Tomé del cajón el buzo negro más grande que había encontrado, tal cual me gustaban a mí. Éste tenía un entrecruzado de cordones en el pecho que iba casi hasta el ombligo.

— ¿Hacen algún tipo de ritual a la Madre Naturaleza o algo por el estilo? —bromeé indecisa.
—Claro que no —dijo arrastrándome fuera —, eso es a fin de mes.


Era una noche fría, el viento dudoso corría de un lado al otro y las plantas se movían con un aire fantasmal que resultaba bastante aterrador. Colina arriba hacia el sur, la vegetación se hacía cada vez más frondosa y camino de huellas marcado con piedras se abría paso en zigzag. De vez en vez aparecían velas prendidas sobre troncos cortados a la mitad, protegidas en frascos enormes que impedían que el viento las apagase.
—Allí está... —dijo Ella.

Antes de llegar a la cima, entre los árboles, había un gran predio construido con maderas. El lugar estaba encendido en antorchas color naranja que bailaban con las sombras de las personas moviéndose en medio de la pista. El compás de la música era muy contagioso.
—Hoy es noche de fiesta —dijo Ella alzando la voz sobre la música —. Toma un vaso y sírvete... ¡Cocó! —gritó y se fue a saludar a un chico.

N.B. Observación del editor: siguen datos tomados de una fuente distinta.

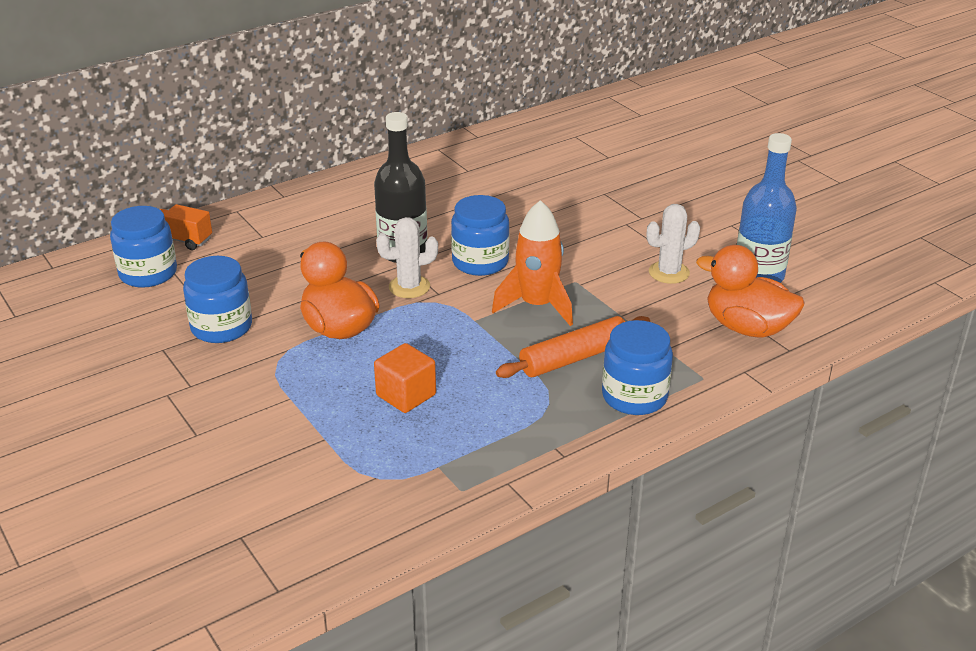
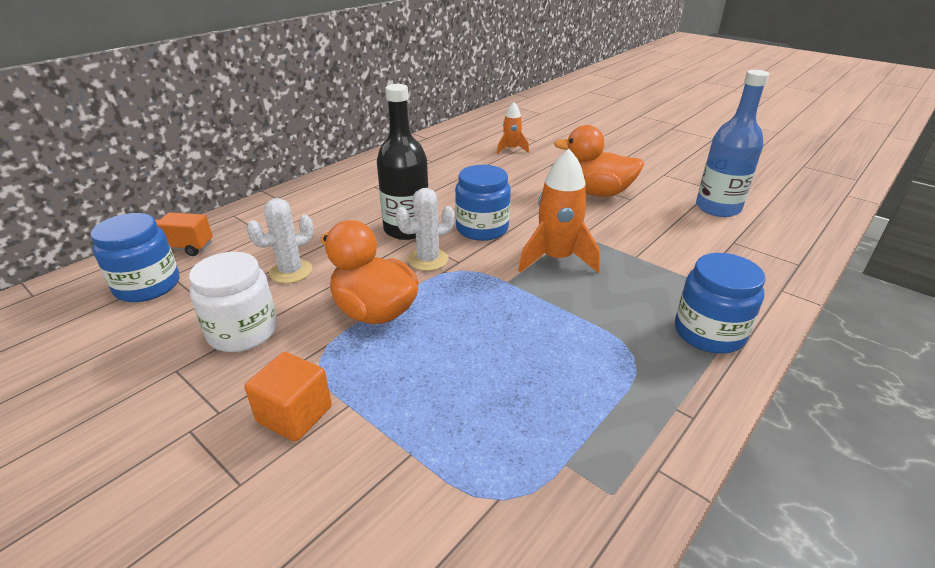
camera: 15 degrees left, 0 degrees up
blue jar [183,256,252,343] -> white jar [189,252,277,352]
orange cube [374,343,436,413] -> orange cube moved to [245,352,332,441]
orange rolling pin [496,316,650,378] -> none
white cactus [647,204,700,284] -> white cactus moved to [247,198,313,283]
orange duck [696,245,805,338] -> orange duck moved to [554,125,644,197]
none -> orange rocket [497,102,529,154]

Gran parte de los adolescentes bailaban en el medio del parador en subgrupos, mezclándose entre sí. Del otro lado, junto al pequeño acantilado cercado con barandales, había chicos y chicas sentados en bancos altos y troncos. Hablaban animadamente, incluso unos pocos bailaban desinhibidos en medio de la conversación.